The relationship between the employer and the employee during a transfer of undertaking

Supreme Court judgment 26 June 2020, HR-2020-1339-A, (case no. 19-152294SIV-HRET), civil case, appeal against judgment.

I.
ISS Facility Services AS, The Confederation of Norwegian Enterprise (NHO) (third-party intervener) (Counsel Kurt Weltzien), The Employers' Association Spekter (third-party intervener) (Counsel Tarjei Thorkildsen) v. Oløf Gunnlaugsdottir mfl. (Counsel Alexander Salvatore Cascio), NTL (third-party intervener) (Counsel Edvard Bakke) 

II.
Oløf Gunnlaugsdottir and others (Counsel Alexander Salvatore Cascio), NTL (third-party intervener) (Counsel Edvard Bakke) v. ISS Facility Services AS, The Confederation of Norwegian Enterpris (NHO) (third-party intervener) (Counsel Kurt Weltzien), The Employers' Association Spekter (third-party intervener) (Counsel Tarjei Thorkildsen)

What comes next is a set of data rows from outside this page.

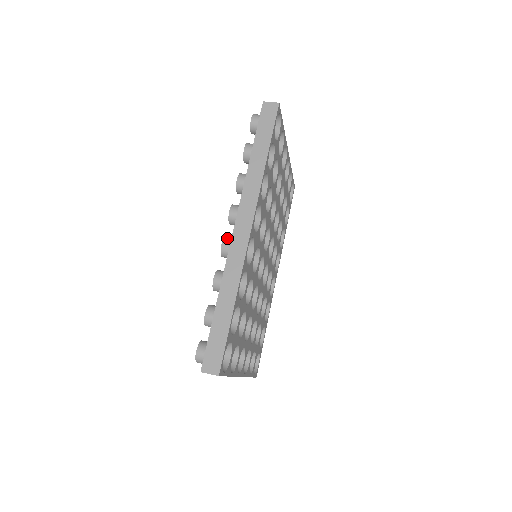
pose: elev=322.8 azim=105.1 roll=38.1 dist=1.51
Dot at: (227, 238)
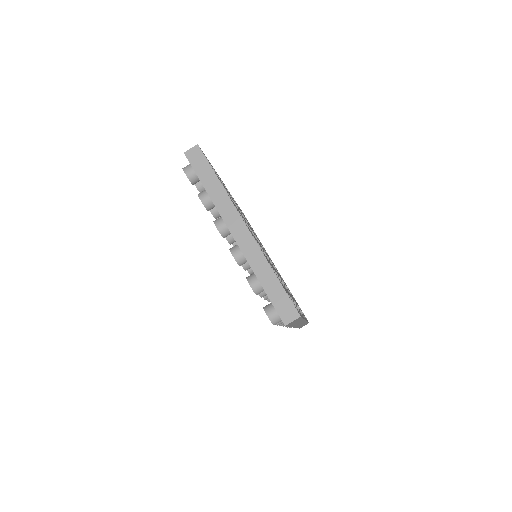
Dot at: occluded
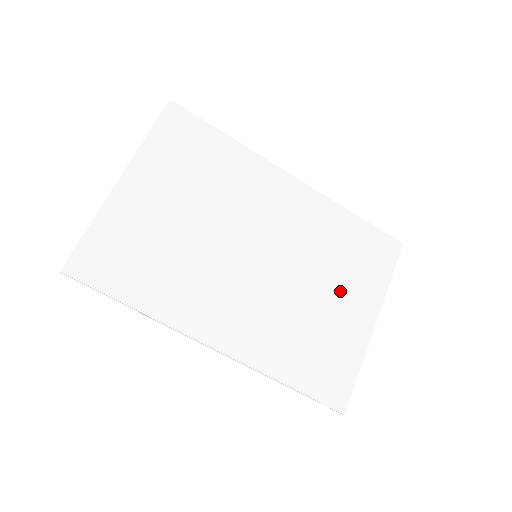
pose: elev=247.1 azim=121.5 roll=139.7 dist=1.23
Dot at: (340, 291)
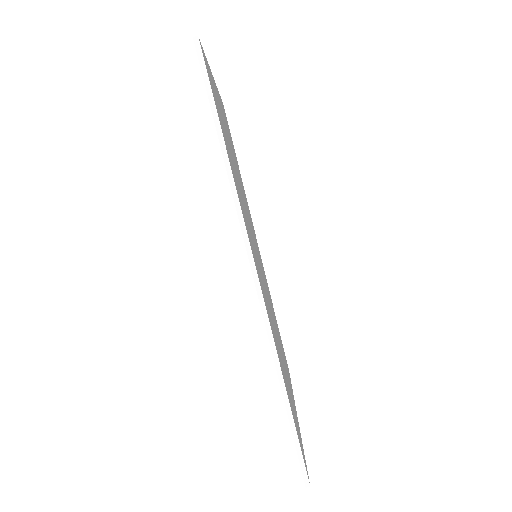
Dot at: occluded
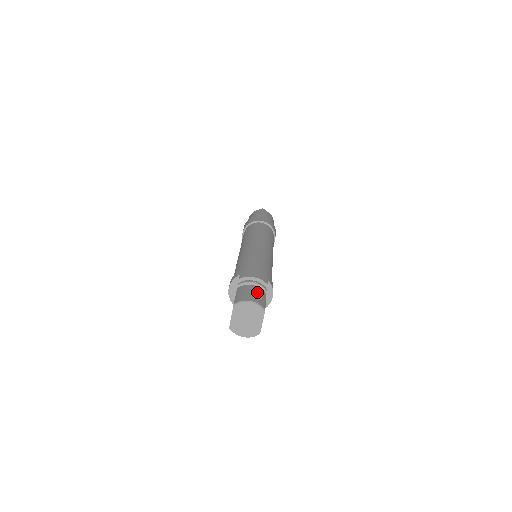
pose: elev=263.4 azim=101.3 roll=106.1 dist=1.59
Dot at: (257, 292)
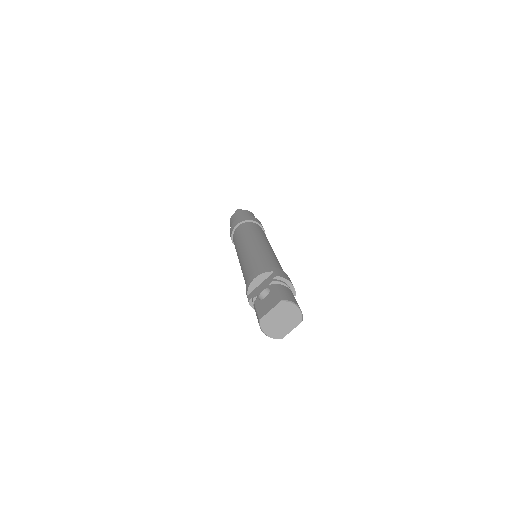
Dot at: occluded
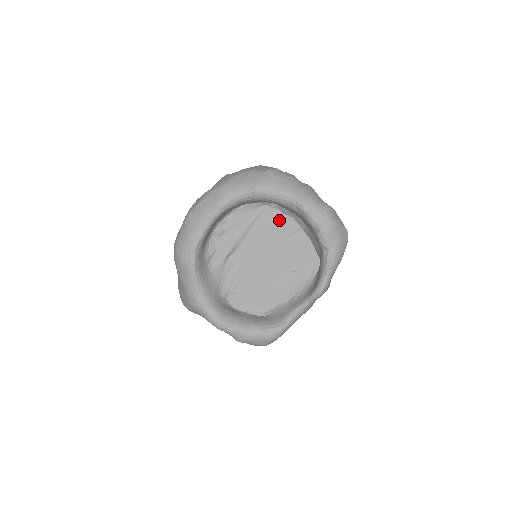
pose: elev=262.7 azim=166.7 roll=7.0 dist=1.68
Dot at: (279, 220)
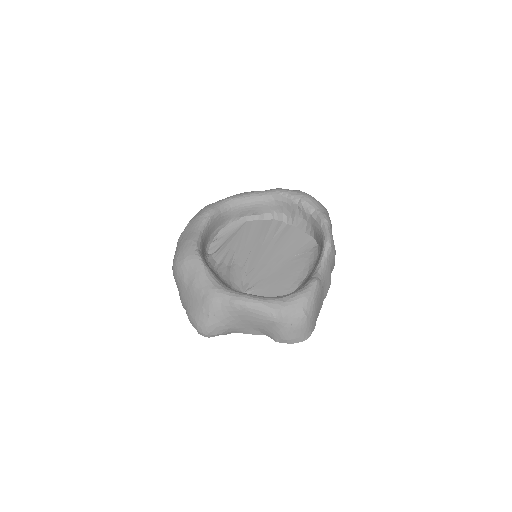
Dot at: (263, 225)
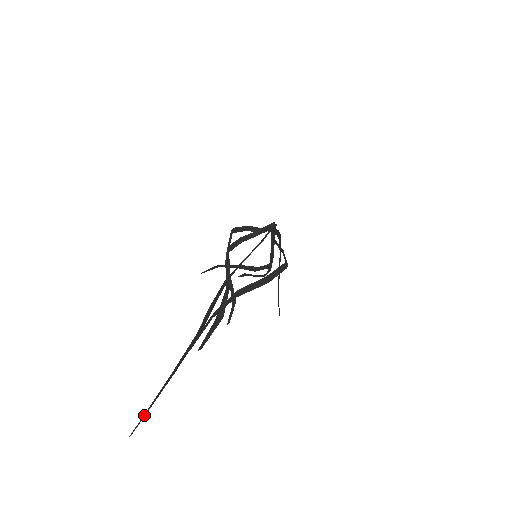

Justices: Indreberg, Falkanger, Arntzen, Høgetveit Berg, Thyness

In connection with a transfer of a part of an undertaking in 2016, see section 16-2 of the Working Environment Act, the employer's responsibility for cleaners who were previously employed with Forsvarsbygg, was transferred to ISS Facility Services AS (ISS) after it had been decided that the cleaning of the buildings of the Norwegian Armed Forces was to be put out to tender. The Supreme Court found that the reference in the cleaners' employment contracts to the periods of notice in the Civil Service Act was legally binding and thus comprised by the transfer of rights to ISS under section 16-2 of the Working Environment Act. ISS had declared its existing collective pension scheme applicable towards the cleaners. This implied that their former right to special old age pension and to early retirement pension (AFP) was lost in accordance with section 16-2 subsection 3 second sentence of the Working Environment Act.